Futures prices were called to open around 30-40 higher this morning before popping to 10 higher in the December. There was scattered trade buying out of the trade, but continued spec selling based on yesterday's weakness.
Prices quickly jumped back up through 52 cents. Local short covering aided the early strength, as did the prevailing rumor of the Chinese government releasing over 600,000 MT of import quotas.
We have heard this rumor a few too many times, though would expect it to take place fairly soon, with a built in clause to also purchase Xinjiang domestic stocks.
Prices never really took off in either direction for the rest of the session, testing the opening levels but not posting in the negative at all.
Towards the end of the session prices began to move up again, bolstered by some bullish trade options ( call spread buying mostly ) allowing prices to settle with active month gains of 62-74 points. Estimated volume was well down on yesterday's, at 13,000 lots.
This morning's delayed spec hedge displayed little week on week change with the spec net position now at 4.3 percent instead of 3.3 percent short last week.
Over last week we saw 3400 new longs and 5,500 new shorts. Open interest was today at an all time record 181,391 lots.

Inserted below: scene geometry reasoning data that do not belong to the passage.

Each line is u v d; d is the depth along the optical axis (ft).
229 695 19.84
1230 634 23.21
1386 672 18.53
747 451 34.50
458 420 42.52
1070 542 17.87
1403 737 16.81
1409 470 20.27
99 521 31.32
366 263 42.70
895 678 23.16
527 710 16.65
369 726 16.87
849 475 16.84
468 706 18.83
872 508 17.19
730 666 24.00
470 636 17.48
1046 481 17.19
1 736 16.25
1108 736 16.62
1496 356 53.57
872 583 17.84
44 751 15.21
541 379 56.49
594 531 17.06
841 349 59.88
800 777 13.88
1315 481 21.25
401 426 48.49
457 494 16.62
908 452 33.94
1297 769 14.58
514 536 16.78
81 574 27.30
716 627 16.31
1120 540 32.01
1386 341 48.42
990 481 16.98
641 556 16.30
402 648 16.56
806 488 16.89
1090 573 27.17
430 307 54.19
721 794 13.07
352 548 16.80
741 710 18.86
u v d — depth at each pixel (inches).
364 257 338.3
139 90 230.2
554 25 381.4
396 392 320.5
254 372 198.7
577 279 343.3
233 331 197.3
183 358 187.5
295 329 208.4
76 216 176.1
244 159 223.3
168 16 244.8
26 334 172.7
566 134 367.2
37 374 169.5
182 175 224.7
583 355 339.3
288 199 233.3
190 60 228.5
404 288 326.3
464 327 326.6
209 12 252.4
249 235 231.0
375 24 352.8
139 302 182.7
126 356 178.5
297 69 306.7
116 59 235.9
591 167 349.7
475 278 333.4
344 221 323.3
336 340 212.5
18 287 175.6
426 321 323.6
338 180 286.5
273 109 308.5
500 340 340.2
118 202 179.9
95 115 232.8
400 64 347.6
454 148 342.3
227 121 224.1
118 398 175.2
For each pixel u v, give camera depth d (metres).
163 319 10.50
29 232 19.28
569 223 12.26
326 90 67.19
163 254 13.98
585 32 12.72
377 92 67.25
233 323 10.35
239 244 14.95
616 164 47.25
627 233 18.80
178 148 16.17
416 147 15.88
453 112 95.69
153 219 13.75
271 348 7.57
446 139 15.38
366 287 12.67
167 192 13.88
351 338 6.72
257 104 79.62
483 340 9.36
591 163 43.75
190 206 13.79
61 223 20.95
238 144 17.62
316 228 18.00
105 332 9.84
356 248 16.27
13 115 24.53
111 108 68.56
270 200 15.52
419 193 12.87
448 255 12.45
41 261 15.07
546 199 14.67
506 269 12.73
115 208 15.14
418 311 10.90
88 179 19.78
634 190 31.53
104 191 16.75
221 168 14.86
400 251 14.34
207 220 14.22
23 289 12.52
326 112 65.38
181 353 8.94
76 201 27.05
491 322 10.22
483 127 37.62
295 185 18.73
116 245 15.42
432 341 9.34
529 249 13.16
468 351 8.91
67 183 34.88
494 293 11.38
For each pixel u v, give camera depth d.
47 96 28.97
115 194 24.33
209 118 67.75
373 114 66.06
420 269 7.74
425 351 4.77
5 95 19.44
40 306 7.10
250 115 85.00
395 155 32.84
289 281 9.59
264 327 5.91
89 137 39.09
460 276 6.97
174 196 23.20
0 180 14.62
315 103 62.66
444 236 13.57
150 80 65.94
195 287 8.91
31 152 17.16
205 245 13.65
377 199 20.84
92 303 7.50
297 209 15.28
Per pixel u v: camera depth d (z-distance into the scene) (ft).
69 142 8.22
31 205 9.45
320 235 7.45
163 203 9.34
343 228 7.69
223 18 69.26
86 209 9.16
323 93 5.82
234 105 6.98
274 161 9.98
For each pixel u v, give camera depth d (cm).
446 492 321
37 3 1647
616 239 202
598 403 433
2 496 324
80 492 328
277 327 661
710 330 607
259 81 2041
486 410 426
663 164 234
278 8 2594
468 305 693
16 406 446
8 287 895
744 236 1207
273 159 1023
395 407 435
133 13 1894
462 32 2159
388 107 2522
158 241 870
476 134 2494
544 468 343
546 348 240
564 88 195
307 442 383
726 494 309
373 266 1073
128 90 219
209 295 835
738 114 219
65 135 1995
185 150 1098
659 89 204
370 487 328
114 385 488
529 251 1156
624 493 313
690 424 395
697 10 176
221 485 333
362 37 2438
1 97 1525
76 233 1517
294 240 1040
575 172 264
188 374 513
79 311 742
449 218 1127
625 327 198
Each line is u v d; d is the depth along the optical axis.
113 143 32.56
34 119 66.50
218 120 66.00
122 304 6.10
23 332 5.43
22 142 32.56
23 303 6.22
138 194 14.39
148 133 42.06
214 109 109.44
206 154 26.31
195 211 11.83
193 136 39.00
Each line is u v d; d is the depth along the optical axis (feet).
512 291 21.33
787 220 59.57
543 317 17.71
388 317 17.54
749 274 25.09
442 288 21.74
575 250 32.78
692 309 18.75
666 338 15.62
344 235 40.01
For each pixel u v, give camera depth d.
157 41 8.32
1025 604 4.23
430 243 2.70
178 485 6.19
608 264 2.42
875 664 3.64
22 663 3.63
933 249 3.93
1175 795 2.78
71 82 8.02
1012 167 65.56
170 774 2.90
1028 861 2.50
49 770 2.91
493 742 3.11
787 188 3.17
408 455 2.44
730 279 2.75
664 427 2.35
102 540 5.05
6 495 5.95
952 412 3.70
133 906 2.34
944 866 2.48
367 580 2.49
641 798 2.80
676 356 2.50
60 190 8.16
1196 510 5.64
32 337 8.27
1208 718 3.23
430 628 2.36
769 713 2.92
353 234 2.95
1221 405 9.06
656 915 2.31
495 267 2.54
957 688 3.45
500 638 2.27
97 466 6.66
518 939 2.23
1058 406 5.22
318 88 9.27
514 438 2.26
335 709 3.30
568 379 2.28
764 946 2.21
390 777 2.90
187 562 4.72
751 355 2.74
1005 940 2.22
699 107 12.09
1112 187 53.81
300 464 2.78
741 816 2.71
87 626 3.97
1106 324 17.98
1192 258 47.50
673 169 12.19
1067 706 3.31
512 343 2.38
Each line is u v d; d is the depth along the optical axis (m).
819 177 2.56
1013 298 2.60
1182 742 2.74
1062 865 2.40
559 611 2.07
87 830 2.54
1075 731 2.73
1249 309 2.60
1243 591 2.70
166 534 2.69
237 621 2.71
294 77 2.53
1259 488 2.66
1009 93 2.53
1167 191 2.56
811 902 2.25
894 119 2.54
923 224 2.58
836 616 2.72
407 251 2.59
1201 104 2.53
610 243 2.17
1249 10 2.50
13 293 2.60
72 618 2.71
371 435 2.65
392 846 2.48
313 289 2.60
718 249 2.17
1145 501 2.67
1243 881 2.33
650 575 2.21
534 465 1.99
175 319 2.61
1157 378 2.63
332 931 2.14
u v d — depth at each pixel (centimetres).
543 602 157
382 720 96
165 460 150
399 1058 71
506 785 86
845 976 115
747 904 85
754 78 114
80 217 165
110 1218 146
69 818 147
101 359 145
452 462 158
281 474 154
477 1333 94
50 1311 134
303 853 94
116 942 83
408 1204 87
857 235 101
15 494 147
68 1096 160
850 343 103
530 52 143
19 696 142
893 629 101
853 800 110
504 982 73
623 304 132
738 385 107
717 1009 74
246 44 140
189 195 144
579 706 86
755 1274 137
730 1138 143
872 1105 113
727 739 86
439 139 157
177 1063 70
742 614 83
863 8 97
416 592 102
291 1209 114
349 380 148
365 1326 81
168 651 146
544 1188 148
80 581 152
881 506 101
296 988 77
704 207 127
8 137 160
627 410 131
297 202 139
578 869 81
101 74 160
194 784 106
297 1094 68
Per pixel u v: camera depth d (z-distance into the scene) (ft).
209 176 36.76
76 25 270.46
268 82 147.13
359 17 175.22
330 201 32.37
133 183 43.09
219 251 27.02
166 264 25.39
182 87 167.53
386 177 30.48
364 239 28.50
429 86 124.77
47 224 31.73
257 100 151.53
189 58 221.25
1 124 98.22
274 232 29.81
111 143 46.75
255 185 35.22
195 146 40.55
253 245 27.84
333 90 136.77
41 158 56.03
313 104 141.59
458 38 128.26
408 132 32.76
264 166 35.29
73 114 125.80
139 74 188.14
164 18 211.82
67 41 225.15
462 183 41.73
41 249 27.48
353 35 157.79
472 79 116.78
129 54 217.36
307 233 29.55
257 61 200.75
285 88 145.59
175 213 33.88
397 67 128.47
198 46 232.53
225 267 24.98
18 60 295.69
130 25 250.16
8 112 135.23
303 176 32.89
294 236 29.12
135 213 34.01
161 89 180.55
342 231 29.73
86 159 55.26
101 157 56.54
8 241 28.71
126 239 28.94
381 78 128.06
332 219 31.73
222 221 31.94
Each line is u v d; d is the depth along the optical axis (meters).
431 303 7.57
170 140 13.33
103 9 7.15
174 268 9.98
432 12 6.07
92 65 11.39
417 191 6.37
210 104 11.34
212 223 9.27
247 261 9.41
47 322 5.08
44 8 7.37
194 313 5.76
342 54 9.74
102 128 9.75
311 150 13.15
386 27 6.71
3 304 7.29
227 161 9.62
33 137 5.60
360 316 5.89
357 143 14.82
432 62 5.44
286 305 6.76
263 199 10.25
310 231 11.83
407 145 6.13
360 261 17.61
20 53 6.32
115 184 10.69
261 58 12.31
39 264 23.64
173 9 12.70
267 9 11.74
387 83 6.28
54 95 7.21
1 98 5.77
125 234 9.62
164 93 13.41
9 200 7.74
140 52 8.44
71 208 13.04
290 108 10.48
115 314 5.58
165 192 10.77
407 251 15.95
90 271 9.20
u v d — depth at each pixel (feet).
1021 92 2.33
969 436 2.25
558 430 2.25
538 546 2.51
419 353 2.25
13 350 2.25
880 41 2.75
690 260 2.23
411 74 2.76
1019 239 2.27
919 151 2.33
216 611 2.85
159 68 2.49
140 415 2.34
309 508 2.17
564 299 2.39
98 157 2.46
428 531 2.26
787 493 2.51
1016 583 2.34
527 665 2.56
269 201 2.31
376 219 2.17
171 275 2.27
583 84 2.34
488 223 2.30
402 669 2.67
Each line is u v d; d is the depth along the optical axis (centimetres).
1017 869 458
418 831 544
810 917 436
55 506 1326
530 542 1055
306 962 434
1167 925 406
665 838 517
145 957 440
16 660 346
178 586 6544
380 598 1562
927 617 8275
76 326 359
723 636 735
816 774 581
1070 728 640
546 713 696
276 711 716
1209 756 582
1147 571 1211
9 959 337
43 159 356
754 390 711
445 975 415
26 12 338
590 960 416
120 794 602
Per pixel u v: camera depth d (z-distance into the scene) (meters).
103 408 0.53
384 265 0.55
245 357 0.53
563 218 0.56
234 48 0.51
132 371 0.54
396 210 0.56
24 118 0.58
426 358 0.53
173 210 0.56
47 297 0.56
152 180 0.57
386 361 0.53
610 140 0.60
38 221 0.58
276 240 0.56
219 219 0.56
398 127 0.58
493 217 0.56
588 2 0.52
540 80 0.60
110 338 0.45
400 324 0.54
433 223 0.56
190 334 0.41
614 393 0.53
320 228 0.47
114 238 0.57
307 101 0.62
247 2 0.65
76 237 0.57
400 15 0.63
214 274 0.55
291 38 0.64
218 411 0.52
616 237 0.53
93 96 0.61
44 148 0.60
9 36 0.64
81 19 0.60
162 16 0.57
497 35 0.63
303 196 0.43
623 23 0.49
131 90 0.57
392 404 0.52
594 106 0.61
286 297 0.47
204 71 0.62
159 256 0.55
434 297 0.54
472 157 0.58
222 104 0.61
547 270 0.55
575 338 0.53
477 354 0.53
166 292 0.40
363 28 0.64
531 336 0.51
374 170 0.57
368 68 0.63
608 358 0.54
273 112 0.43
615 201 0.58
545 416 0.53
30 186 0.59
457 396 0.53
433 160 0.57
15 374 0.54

Technically the December daily is still in a broader down trend as displayed beneath, and yesterday's pattern of island top reversal has left an even more negative outlookon the chart. Today's price action took place within yesterdays – a sign of indecision.
We may yet see some more consolidation this week. Momentum indicators are again moving lower, though it must be noted that these indicators (such as the RSI) are not making new lows.
The developed trend channel is in tact, though should limit losses to the downside around the 51.15 old contract lows.